Salk Board of Trustees adds three prominent San Diegans to its leadership
La Jolla, CA – Dr. Irwin Jacobs, co-founder of QUALCOMM; Richard Freeman, president and chief operating officer of the San Diego Padres; and Ted Waitt, co-founder of Gateway, have been named to the positions of vice chair of the Salk Institute's Board of Trustees. They join vice chair, Dr. Jennifer Howse, president of the March of Dimes; and Jerry Kohlberg, chairman of the Board of Trustees, to form the upper echelon of board leadership for the Salk Institute.
Dr. Jacobs is the co-founder of QUALCOMM. He and his wife Joan are well known in the philanthropic community as major supporters of the San Diego Symphony, Museum of Contemporary Art, La Jolla Playhouse, and the University of California, San Diego. Business Week magazine noted in a 2004 publication that the Jacobs were ranked as the 22nd most generous philanthropists in the United States. The Jacobs became involved with the Salk Institute in 2004 when they established the Crick-Jacobs Center for Computational and Theoretical Biology, which uses sophisticated computation-based modeling methods to understand how the brain processes information.
Richard Freeman is the former national Chairman of the Board of the March of Dimes and has been on the Salk's Board of Trustees for 10 years, while he served as chief operating officer of the Pittsburg Pirates and later the Padres. The March of Dimes provided the initial grant to establish the Salk Institute in 1960.
Ted Waitt helped revolutionize how people use technology as a co-founder of Gateway, Inc. Now retired from Gateway, he is a full time philanthropist and entrepreneur, leading two primary enterprises: Avalon Capital Group, Inc., a billion dollar holding company, and the Waitt Family Foundation and Institutes, his non-profit entities. Ted joined the Salk Institute board in 2004.

Data provided:
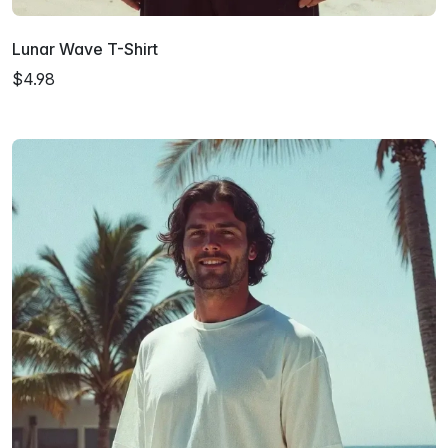
Lunar Wave T-Shirt
$4.98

Work order 1:
Reproduce the part of the Salk trustees announcement starting with "Richard Freeman is" and going on through "Institute in 1960.".
Work order 2:
Write the next part of the Salk trustees announcement, picking up after its final sentence.

Written answer 1:
Richard Freeman is the former national Chairman of the Board of the March of Dimes and has been on the Salk's Board of Trustees for 10 years, while he served as chief operating officer of the Pittsburg Pirates and later the Padres. The March of Dimes provided the initial grant to establish the Salk Institute in 1960.

Written answer 2:
The Salk Institute's Board of Trustees is comprised of 31 men and women from the local, national, and international communities. Jerry Kohlberg, current chairman, and founding partner of Kohlberg Kravis Roberts & Co., remarks, "I am proud of this esteemed group of caring and committed trustees who are supporting the basic biological research of Salk scientists. I am delighted that they will be serving with me as the board's vice chairs."
Salk President Richard Murphy said, "We are delighted that Dr. Jacobs, Mr. Freeman, and Mr. Waitt are now part of our board's leadership team. Their appointments reflect the growing importance of the San Diego business and volunteer communities in the Salk's operations." Other San Diegans on the Board include Steve Altman, Charles Brandes, Ted Cranston, Dick Helmstetter, Paul Jacobs, Ernest Rady, Darlene Marcos Shiley, and Marna Whittington. In all, San Diegans account for almost one third of the board's membership.
The Salk Institute for Biological Studies in La Jolla, California, is an independent nonprofit organization dedicated to fundamental discoveries in the life sciences, the improvement of human health, and the training of future generations of researchers. Jonas Salk, M.D., whose polio vaccine all but eradicated the crippling disease poliomyelitis in 1955, opened the Institute in 1965 with a gift of land from the City of San Diego and the financial support of the March of Dimes.